------ Data in this exercise

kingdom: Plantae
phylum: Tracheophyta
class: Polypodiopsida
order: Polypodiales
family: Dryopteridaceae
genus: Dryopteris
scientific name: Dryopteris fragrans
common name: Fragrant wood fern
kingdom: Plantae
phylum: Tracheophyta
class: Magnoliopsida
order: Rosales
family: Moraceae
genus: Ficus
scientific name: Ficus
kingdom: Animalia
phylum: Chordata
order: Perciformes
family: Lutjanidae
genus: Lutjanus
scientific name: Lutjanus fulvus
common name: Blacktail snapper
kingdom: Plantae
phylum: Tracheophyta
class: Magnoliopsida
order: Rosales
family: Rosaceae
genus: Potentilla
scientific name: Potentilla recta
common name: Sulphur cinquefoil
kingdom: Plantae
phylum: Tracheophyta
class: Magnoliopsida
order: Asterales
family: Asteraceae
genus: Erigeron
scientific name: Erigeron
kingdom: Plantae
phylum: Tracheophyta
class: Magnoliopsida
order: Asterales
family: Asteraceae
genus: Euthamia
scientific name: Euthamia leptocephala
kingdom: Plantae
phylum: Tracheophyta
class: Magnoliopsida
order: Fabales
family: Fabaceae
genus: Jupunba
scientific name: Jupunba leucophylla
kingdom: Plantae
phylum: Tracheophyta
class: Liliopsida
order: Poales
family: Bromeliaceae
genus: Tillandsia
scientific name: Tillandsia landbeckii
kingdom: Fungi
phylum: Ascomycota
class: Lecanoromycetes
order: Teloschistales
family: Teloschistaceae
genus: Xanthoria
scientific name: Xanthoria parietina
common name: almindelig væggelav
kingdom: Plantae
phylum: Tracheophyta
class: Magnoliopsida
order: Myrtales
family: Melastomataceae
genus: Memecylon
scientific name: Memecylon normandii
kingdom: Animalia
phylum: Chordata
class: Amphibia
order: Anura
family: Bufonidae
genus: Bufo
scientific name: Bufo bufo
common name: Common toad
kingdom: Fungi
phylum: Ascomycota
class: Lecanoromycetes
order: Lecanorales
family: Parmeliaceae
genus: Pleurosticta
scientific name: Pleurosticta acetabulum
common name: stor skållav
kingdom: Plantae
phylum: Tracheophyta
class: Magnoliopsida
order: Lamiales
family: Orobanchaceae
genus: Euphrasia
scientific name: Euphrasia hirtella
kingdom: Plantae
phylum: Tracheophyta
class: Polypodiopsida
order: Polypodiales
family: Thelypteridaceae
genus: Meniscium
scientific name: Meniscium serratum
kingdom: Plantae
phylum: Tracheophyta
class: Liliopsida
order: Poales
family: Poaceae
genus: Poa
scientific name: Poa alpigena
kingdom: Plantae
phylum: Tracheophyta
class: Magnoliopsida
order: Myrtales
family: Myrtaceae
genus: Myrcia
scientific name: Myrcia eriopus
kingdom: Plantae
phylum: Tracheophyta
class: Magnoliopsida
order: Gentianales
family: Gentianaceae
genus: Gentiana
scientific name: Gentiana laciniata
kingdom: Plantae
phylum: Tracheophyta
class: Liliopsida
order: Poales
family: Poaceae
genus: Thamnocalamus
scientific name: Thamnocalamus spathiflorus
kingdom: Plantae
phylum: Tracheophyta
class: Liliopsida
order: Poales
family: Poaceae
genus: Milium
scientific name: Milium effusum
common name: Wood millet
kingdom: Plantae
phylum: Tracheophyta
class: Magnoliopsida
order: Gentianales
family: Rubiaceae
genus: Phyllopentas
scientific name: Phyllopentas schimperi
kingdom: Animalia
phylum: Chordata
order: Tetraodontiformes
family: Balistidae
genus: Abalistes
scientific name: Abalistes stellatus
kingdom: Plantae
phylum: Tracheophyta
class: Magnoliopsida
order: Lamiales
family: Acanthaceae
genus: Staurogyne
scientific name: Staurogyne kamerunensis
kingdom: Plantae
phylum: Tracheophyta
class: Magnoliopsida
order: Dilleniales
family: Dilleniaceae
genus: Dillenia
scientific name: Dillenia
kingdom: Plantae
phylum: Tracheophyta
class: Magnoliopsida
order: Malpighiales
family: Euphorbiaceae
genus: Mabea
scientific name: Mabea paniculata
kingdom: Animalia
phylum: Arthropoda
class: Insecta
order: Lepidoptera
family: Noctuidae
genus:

------------

Description of the task: Can you write out all the records again, substituting "vernacular name" for every "common name" and leaving everything else unchanged?

Completed task:
kingdom: Plantae
phylum: Tracheophyta
class: Polypodiopsida
order: Polypodiales
family: Dryopteridaceae
genus: Dryopteris
scientific name: Dryopteris fragrans
vernacular name: Fragrant wood fern
kingdom: Plantae
phylum: Tracheophyta
class: Magnoliopsida
order: Rosales
family: Moraceae
genus: Ficus
scientific name: Ficus
kingdom: Animalia
phylum: Chordata
order: Perciformes
family: Lutjanidae
genus: Lutjanus
scientific name: Lutjanus fulvus
vernacular name: Blacktail snapper
kingdom: Plantae
phylum: Tracheophyta
class: Magnoliopsida
order: Rosales
family: Rosaceae
genus: Potentilla
scientific name: Potentilla recta
vernacular name: Sulphur cinquefoil
kingdom: Plantae
phylum: Tracheophyta
class: Magnoliopsida
order: Asterales
family: Asteraceae
genus: Erigeron
scientific name: Erigeron
kingdom: Plantae
phylum: Tracheophyta
class: Magnoliopsida
order: Asterales
family: Asteraceae
genus: Euthamia
scientific name: Euthamia leptocephala
kingdom: Plantae
phylum: Tracheophyta
class: Magnoliopsida
order: Fabales
family: Fabaceae
genus: Jupunba
scientific name: Jupunba leucophylla
kingdom: Plantae
phylum: Tracheophyta
class: Liliopsida
order: Poales
family: Bromeliaceae
genus: Tillandsia
scientific name: Tillandsia landbeckii
kingdom: Fungi
phylum: Ascomycota
class: Lecanoromycetes
order: Teloschistales
family: Teloschistaceae
genus: Xanthoria
scientific name: Xanthoria parietina
vernacular name: almindelig væggelav
kingdom: Plantae
phylum: Tracheophyta
class: Magnoliopsida
order: Myrtales
family: Melastomataceae
genus: Memecylon
scientific name: Memecylon normandii
kingdom: Animalia
phylum: Chordata
class: Amphibia
order: Anura
family: Bufonidae
genus: Bufo
scientific name: Bufo bufo
vernacular name: Common toad
kingdom: Fungi
phylum: Ascomycota
class: Lecanoromycetes
order: Lecanorales
family: Parmeliaceae
genus: Pleurosticta
scientific name: Pleurosticta acetabulum
vernacular name: stor skållav
kingdom: Plantae
phylum: Tracheophyta
class: Magnoliopsida
order: Lamiales
family: Orobanchaceae
genus: Euphrasia
scientific name: Euphrasia hirtella
kingdom: Plantae
phylum: Tracheophyta
class: Polypodiopsida
order: Polypodiales
family: Thelypteridaceae
genus: Meniscium
scientific name: Meniscium serratum
kingdom: Plantae
phylum: Tracheophyta
class: Liliopsida
order: Poales
family: Poaceae
genus: Poa
scientific name: Poa alpigena
kingdom: Plantae
phylum: Tracheophyta
class: Magnoliopsida
order: Myrtales
family: Myrtaceae
genus: Myrcia
scientific name: Myrcia eriopus
kingdom: Plantae
phylum: Tracheophyta
class: Magnoliopsida
order: Gentianales
family: Gentianaceae
genus: Gentiana
scientific name: Gentiana laciniata
kingdom: Plantae
phylum: Tracheophyta
class: Liliopsida
order: Poales
family: Poaceae
genus: Thamnocalamus
scientific name: Thamnocalamus spathiflorus
kingdom: Plantae
phylum: Tracheophyta
class: Liliopsida
order: Poales
family: Poaceae
genus: Milium
scientific name: Milium effusum
vernacular name: Wood millet
kingdom: Plantae
phylum: Tracheophyta
class: Magnoliopsida
order: Gentianales
family: Rubiaceae
genus: Phyllopentas
scientific name: Phyllopentas schimperi
kingdom: Animalia
phylum: Chordata
order: Tetraodontiformes
family: Balistidae
genus: Abalistes
scientific name: Abalistes stellatus
kingdom: Plantae
phylum: Tracheophyta
class: Magnoliopsida
order: Lamiales
family: Acanthaceae
genus: Staurogyne
scientific name: Staurogyne kamerunensis
kingdom: Plantae
phylum: Tracheophyta
class: Magnoliopsida
order: Dilleniales
family: Dilleniaceae
genus: Dillenia
scientific name: Dillenia
kingdom: Plantae
phylum: Tracheophyta
class: Magnoliopsida
order: Malpighiales
family: Euphorbiaceae
genus: Mabea
scientific name: Mabea paniculata
kingdom: Animalia
phylum: Arthropoda
class: Insecta
order: Lepidoptera
family: Noctuidae
genus:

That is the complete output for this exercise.